__Source extract__
Segment Open

[ p. 404 ]
THE MESSIANIC VINE
Jo. xv-xvii.
The Master’s communing with the eleven did not end with the Supper. There was still much counsel which He would fain address to them ere He was taken from them ; and He would have lingered with them a while in the Upper Room but for the risk of the traitor’s invasion. The same apprehension forbade His repairing with them immediately to Gethsemane, since Judas knew the place of His nightly resort and would have sought Him there. (Jo. xviii. 2) Whither could He betake Himself to be a little longer secure from interruption ? Usually the gates of the Temple were shut by night, but at the Feast of the Passover they were flung open at midnight lest peradventure the Messiah should appear and “suddenly come to His Temple.” (Mal. iii. 1) They were standing open when the Master and His disciples left the Upper Room; and where could He be safer from molestation than within the silent and deserted precincts ?
Thither they repaired, and passing into the inner court they were confronted by King Herod’s magnificent Sanctuary of marble and gold, glistening in the clear moonlight. What chiefly caught the spectator’s eye was the golden emblazonry above the entrance— the trailing branches of a vine laden with grapeclusters large as a man’s stature. It was a triumph of artistry, and the Latin historian tells how it [ p. 405 ] impressed the Romans when they took the city and invaded that sacred court which no profane foot was suffered to tread. Since the vine was the emblem of Bacchus, the rude soldiery fancied that the Jews were his worshippers.

Segment Closed

__Problem A__
Decide whether each statement agrees with the passage on the Messianic Vine, answering yes or no and quoting the deciding words: (i) The Temple gates were usually shut at night. (ii) After the Supper, the Master took the eleven straight to Gethsemane. (iii) The grape clusters on the golden vine above the entrance were as large as a man's stature.
__Problem B__
Echo the passage on the Messianic Vine word for word, between "Thither they repaired, and" and "were his worshippers.", inclusive.

__Supplied data__
Segment Open

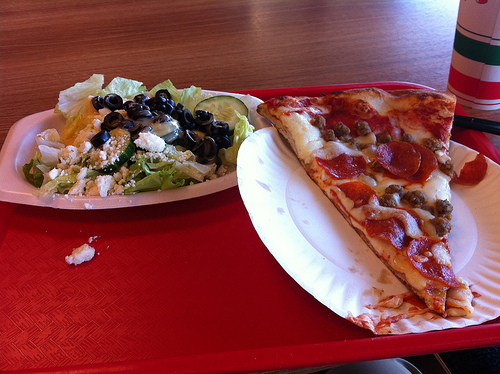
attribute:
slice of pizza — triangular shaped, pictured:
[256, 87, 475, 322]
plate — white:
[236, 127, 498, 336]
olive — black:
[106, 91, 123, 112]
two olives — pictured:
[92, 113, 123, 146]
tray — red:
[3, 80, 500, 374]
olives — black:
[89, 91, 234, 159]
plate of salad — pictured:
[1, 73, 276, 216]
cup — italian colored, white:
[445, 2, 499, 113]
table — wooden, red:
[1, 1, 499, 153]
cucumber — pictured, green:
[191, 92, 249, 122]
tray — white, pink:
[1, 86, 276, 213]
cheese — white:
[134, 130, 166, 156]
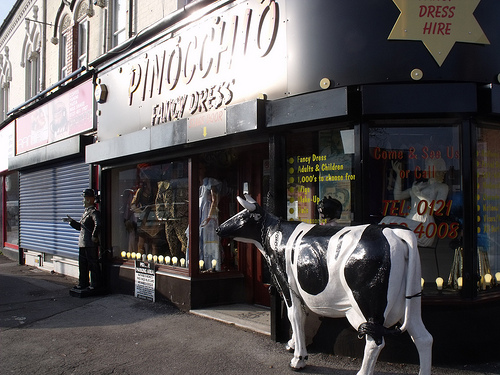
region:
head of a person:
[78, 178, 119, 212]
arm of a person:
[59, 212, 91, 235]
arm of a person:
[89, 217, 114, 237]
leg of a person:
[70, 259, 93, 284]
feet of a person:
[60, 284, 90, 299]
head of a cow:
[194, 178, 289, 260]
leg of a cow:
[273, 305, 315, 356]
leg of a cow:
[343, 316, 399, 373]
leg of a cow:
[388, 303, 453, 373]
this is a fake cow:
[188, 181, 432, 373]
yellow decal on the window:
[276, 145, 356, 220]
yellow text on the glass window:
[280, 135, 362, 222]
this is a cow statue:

Segment Closed

__Expected answer A__
(i) Yes: "Usually the gates of the Temple were shut by night"
(ii) No: "The same apprehension forbade His repairing with them immediately to Gethsemane"
(iii) Yes: "laden with grapeclusters large as a man’s stature"

__Expected answer B__
Thither they repaired, and passing into the inner court they were confronted by King Herod’s magnificent Sanctuary of marble and gold, glistening in the clear moonlight. What chiefly caught the spectator’s eye was the golden emblazonry above the entrance— the trailing branches of a vine laden with grapeclusters large as a man’s stature. It was a triumph of artistry, and the Latin historian tells how it [ p. 405 ] impressed the Romans when they took the city and invaded that sacred court which no profane foot was suffered to tread. Since the vine was the emblem of Bacchus, the rude soldiery fancied that the Jews were his worshippers.